Jamie Johannessen , Writer

Schools closed down throughout the country from March through May, leaving students stuck in quarantine with nothing better to do than scroll through social media such as Tik Tok or Instagram for hours on end. With the inspiration of Tik Tok and the isolation from peers, many started to experiment with their self expression and style.

Quarantine is often viewed as a negative time where people felt lonely and missed “normal” life. However, for students it can be seen as a much needed break from the social expectations that come along with school. 

Having months to yourself in the comfort of your own room made the exploration of style a lot easier. 
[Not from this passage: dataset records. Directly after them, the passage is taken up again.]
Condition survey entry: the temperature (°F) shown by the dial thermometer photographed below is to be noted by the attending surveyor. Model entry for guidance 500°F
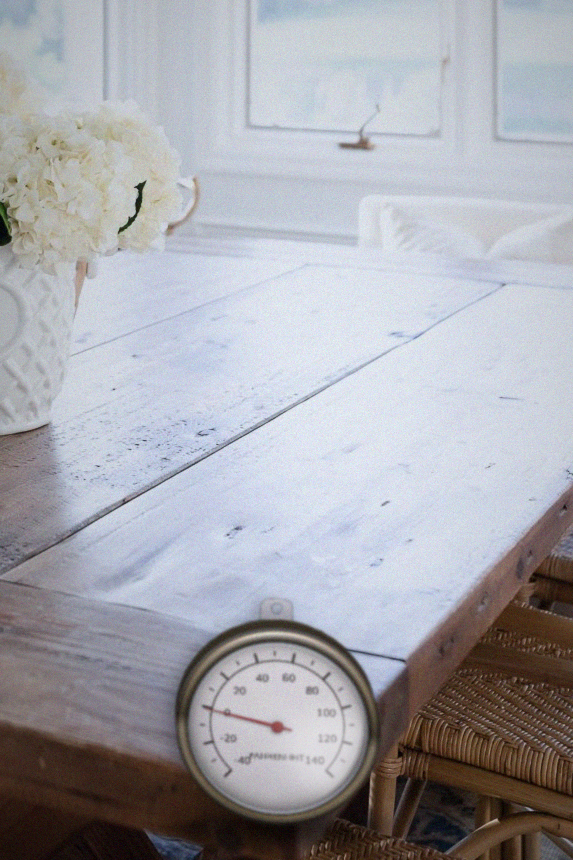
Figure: 0°F
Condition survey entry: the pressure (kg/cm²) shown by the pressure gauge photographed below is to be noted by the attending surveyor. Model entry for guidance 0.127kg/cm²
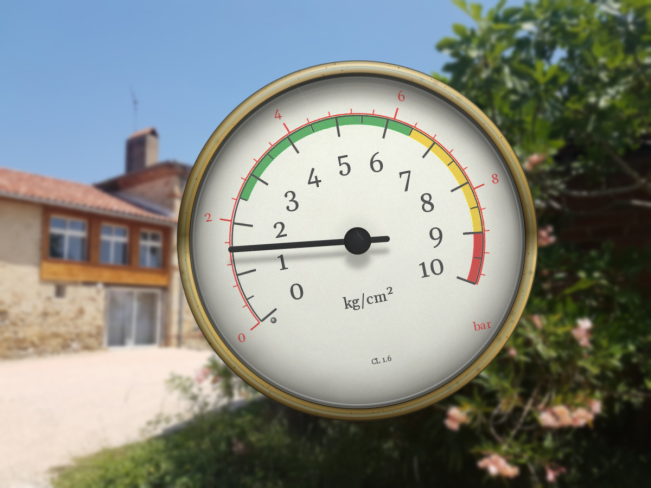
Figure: 1.5kg/cm²
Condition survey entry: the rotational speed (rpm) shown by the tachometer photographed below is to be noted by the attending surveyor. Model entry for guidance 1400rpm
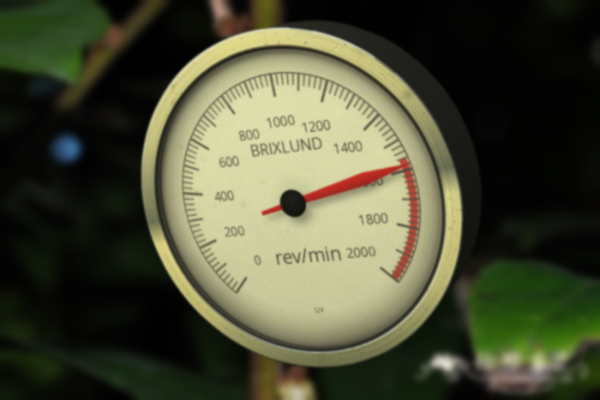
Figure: 1580rpm
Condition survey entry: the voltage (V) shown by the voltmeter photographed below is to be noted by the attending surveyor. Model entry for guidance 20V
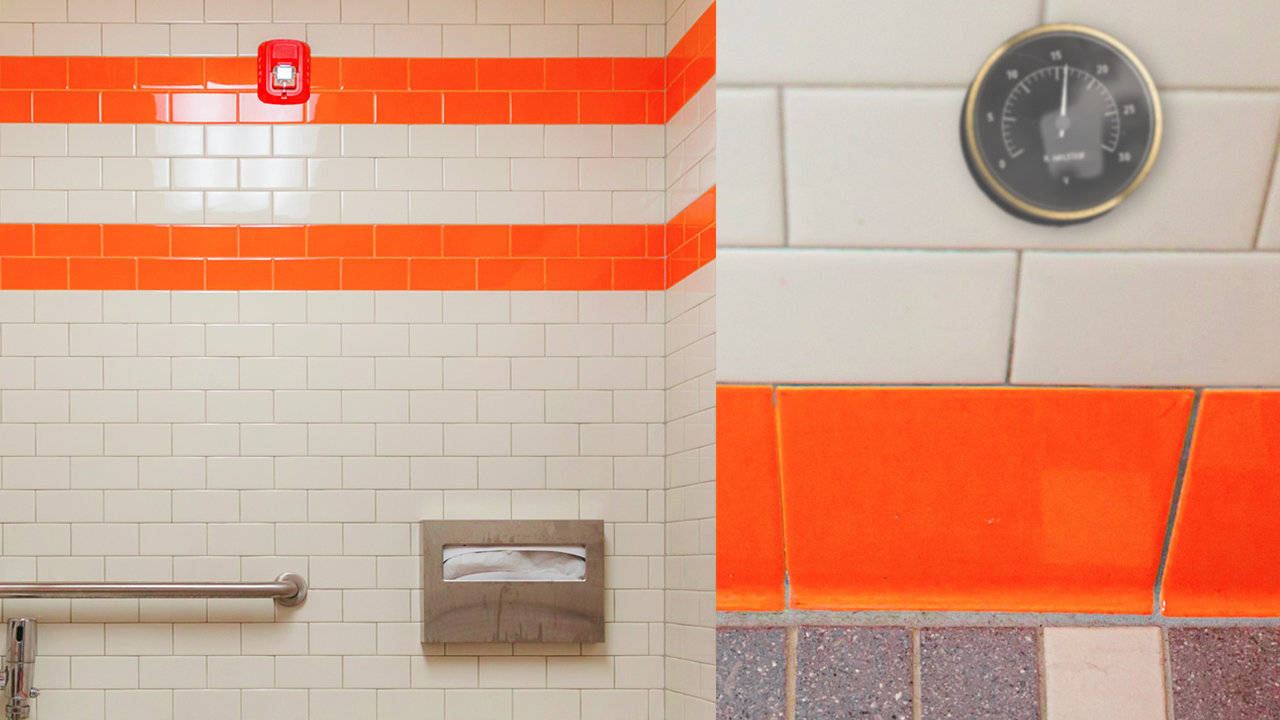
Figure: 16V
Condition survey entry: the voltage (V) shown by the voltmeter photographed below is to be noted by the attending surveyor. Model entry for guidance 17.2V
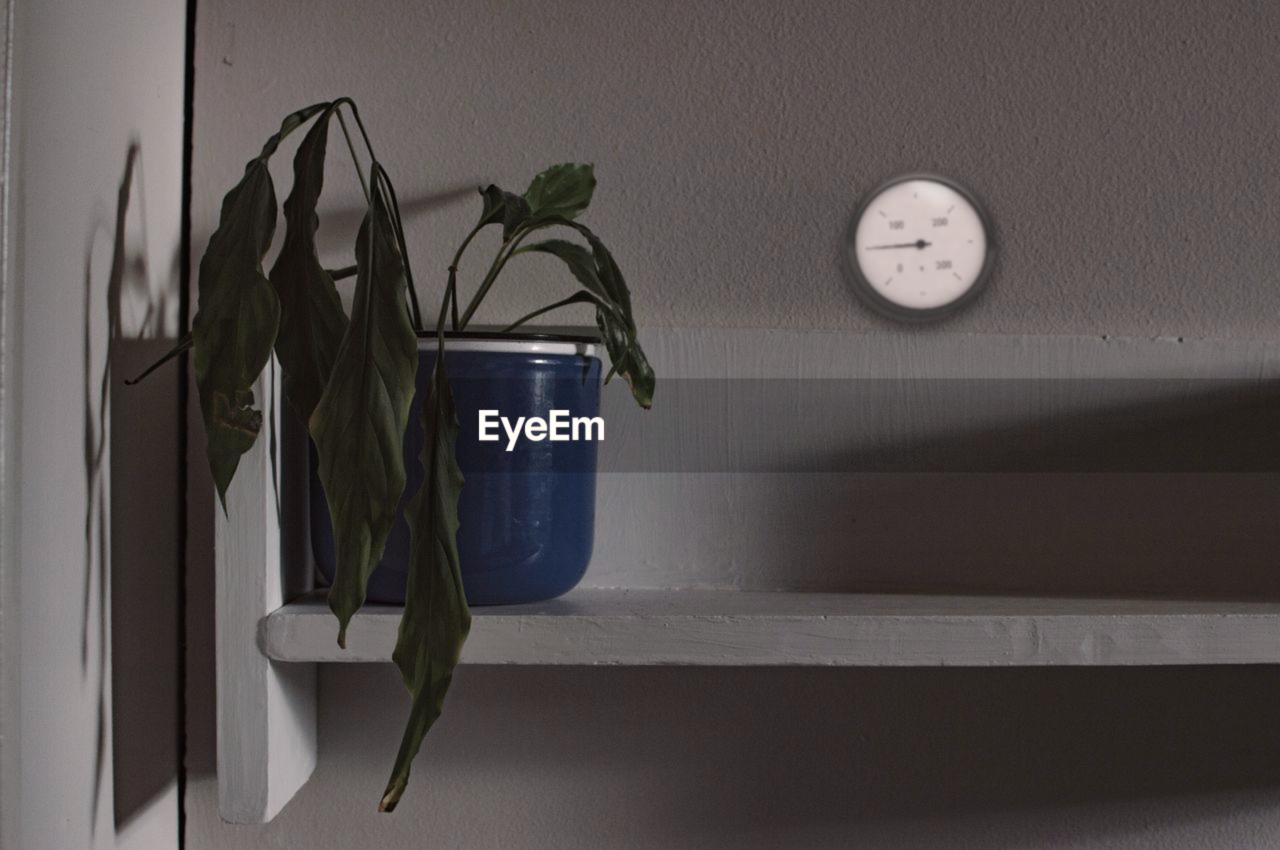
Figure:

“Quarantine definitely changed my style, I think that I dress a lot more free[ly] and without restrictions.” senior Willy Keck said. 

The combination of quarantine mixed with the rising popularity of social media, such as Tik Tok also influenced students. Tik Tok is a well known app, where people can post short videos relating to various different topics, one of which is fashion. Users post videos of new styles they’re trying out or simply of what they wore for the week. 
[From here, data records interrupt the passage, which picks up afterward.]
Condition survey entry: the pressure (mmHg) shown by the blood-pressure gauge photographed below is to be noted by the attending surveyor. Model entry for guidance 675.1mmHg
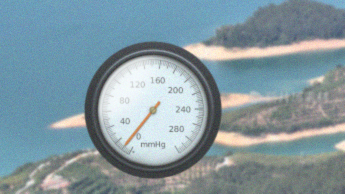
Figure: 10mmHg
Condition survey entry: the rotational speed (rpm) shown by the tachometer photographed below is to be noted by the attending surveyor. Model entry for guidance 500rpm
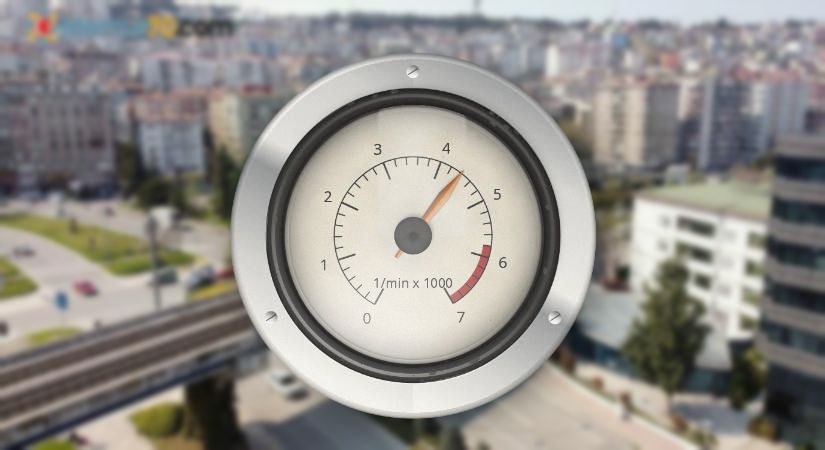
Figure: 4400rpm
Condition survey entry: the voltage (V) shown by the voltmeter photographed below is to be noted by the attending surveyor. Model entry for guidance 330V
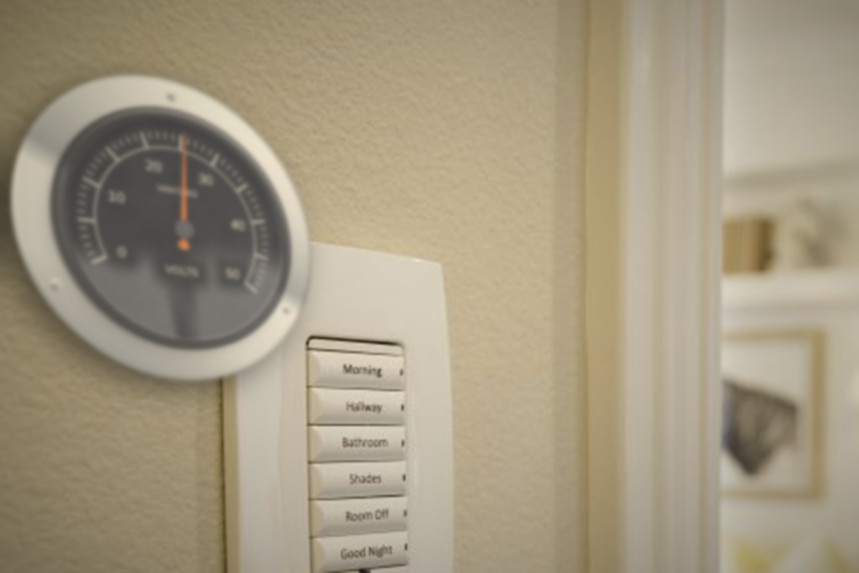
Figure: 25V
 “I became more open to new styles by seeing people on social media try new things. Tik Tok is mainly where I get my inspiration from,” junior, Melissa Liguori said. 

The “ins” and “outs” of fashion are ever changing. Modern style has recently changed to favoring more loose fitting, baggy clothing. Fast fashion, shopping at stores that quickly produce cheaply made clothes in order to stay relevant, is also something that’s beginning to fade with the increased popularity of thrifting. 
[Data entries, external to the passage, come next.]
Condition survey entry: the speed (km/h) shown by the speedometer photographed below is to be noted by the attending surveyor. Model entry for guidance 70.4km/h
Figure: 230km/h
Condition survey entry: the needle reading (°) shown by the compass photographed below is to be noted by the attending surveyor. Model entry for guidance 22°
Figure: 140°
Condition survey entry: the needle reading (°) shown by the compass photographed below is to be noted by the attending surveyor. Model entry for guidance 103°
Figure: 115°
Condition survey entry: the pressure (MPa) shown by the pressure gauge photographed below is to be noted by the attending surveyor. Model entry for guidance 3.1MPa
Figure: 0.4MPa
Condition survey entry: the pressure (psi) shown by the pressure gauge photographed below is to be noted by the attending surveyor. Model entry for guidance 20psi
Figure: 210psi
“I mostly thrift; I don’t think I’ve bought something from a mainstream store in about a year and a half.” senior, Julia Scheiber says. 

When Tik Tokers with a larger following post videos of their thrift finds or their favorite thrift stores, it influences people to try it out. The general style of the clothing people find at thrift stores is much different than what clothing stores sell in the mall, so the new wave of secondhand clothes also encourages new style. In the early months of quarantine almost all stores and malls were closed. Since thrift stores opened before the mainstream stores, people felt more compelled to get out of the house and find new second hand pieces. 

The main effect on people’s style changed during the quarantine is students’ new levels of confidence. Compared to last year, students wanted to keep the status quo. Now, more students say they’ve gained the confidence to dress how they want since they had time to grow and learn more about themselves. 

“Last year I was a lot more reserved because I was worried about what people would think of me. Since less people see you, it’s easier to explore styles.” Liguori said. Quarantine was and still may be seen as a dreary, lonely time, but if students look at it from another perspective, they may find it allowed them to grow more comfortable in their own skin and gave them a short pause from the pressures of school and society.